With everything going on, I had to bump my last Atlantic writing project until late August. It’s too hard to get interviews over the summer with higher ed people anyway. With one less obligation, I’m feeling more like myself. The crazy levels have been ratcheted down a notch. In the unlikely scenario that I get bored in the next few weeks, I can go back to it.
So, now I’m honing on the kids. Ian needs a special ed program for next year. I have to drive him to two final schools for visits in the next few days. And I’m making a plan for the summer school tours for Jonah.
It’s probably not ideal to look at colleges over the summer. There won’t be many kids on campus. Schools use the summer to do construction projects, so there will be more workers than students on campus. But summer is the only time that we’ll have, because every weekend in the fall will be filled with cross country races. Missing school during the week isn’t an option. So, summer it is.
My parents never took us on college tours. In fact, my parents did almost nothing to help us with picking colleges or applied to colleges. I don’t think anyone even proofread my essay. They were first generation types. People who stumbled into college with brains and good luck. They lived at home, applied to one school, and worked their way through college.

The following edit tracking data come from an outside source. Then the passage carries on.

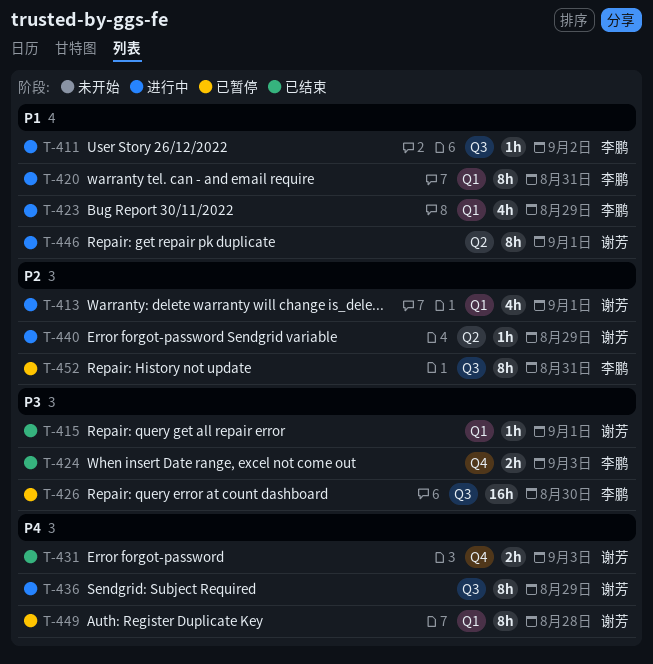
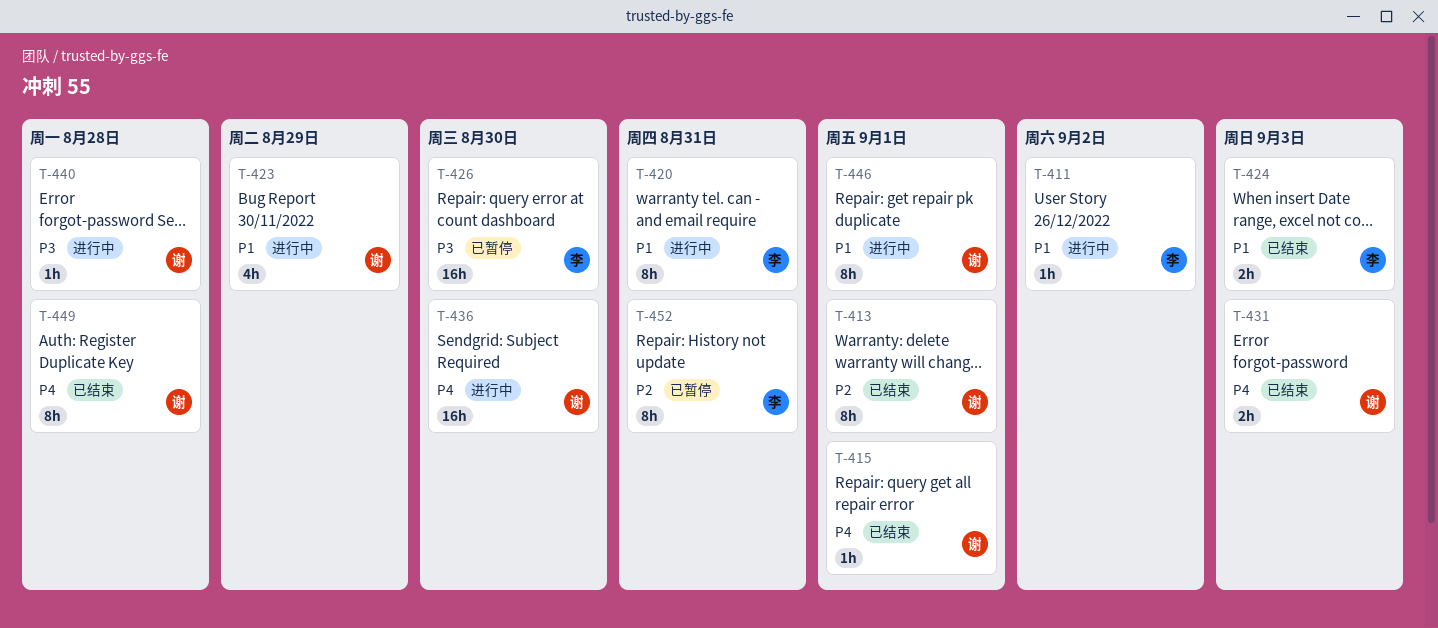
T-413, status: 进行中 -> 已结束
T-413, estimate: 4h -> 8h
T-415, priority: P3 -> P4
T-423, owner: 李鹏 -> 谢芳
T-424, priority: P3 -> P1
T-436, estimate: 8h -> 16h
T-436, due: Aug 29 -> Aug 30
T-440, priority: P2 -> P3
T-440, due: Aug 29 -> Aug 28
T-449, status: 已暂停 -> 已结束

My dad was the youngest of four kids raised on the South Side of Chicago. His father passed away two months before he was born. His mom raised four kids and supported her parents with a job in the girdle department at Marshall Fields. During the depression, my grandfather was paid by the steel mills in stocks rather than a salary. My grandmother lived off of that stock money for years after he died. My dads’ brothers didn’t even finish high school.
My dad was a mediocre student in high school. Lots of C’s. He started off semi-abused by nuns in Catholic schools who bluntly told him that he would “never amount to much” and finished off at the South Side High School. He went to University of Illinois at Navy Pier for two years, where some excellent professors suddenly turned him onto education. He transferred to University of Chicago; he still remembers fondly the Cobb Hall Coffee Shop. Then Amherst for a masters and Fordham for the PhD. I think there was a brief stop at University of Nebraska, too, but I can’t remember where that fits in.
My mom was raised in worse circumstances. Her dad was alive, but he was a mean drunk filled with bitterness over having to bow and scrape before rich people at the Waldorf Astoria. With her sixth grade education and my grandfather’s insanity, my grandmother was not equipped to take care of her kids. When they moved to the Bronx in the 1950s, my mom at fifteen found the best Catholic schools, took the admissions tests, got her sister through that process, and got scholarships. Later, when it was time to go to college, my grandfather fought her. He said that girls who went to college were prostitutes. He made her pay for the whole thing, her sister’s education, and rent to my grandfather with three jobs. She was pregnant with me when she finished at Hunter College.
So, handholding me through the college process didn’t occur to them. As a second generation college student, I knew that I had to go to college and I knew that they would pay for it, as much as they could. My mom signed me up for an SAT class. But I was the one who scoured Baron’s Guide to College and devoured the Lisa Bernbach book on colleges. I had something that they didn’t have. I had choices. I mean not a lot of choices. Kenyon, my first choice, didn’t give us enough financial aid, so I had to go to SUNY Binghamton. Still, my parents gave me the jet fuel to get to college and the feeling that I had options.
Jonah is third generation. He has the jet fuel, and he has a parent who knows how the system works. I’m doing all the picking and the reserving spots on the college tours. He is simply too busy with classes and running.
Maybe I’m doing too much. I think about that a lot. But then again, I know so much more about the system. College is simply too expensive to allow him to make a mistake.
Private colleges aren’t really an option. Without perfect SAT scores, he won’t qualify for a full merit scholarship. We don’t qualify for financial aid. All our savings have gone into retirement accounts to make up for the years of zero contributions during graduate school. So, state colleges it is.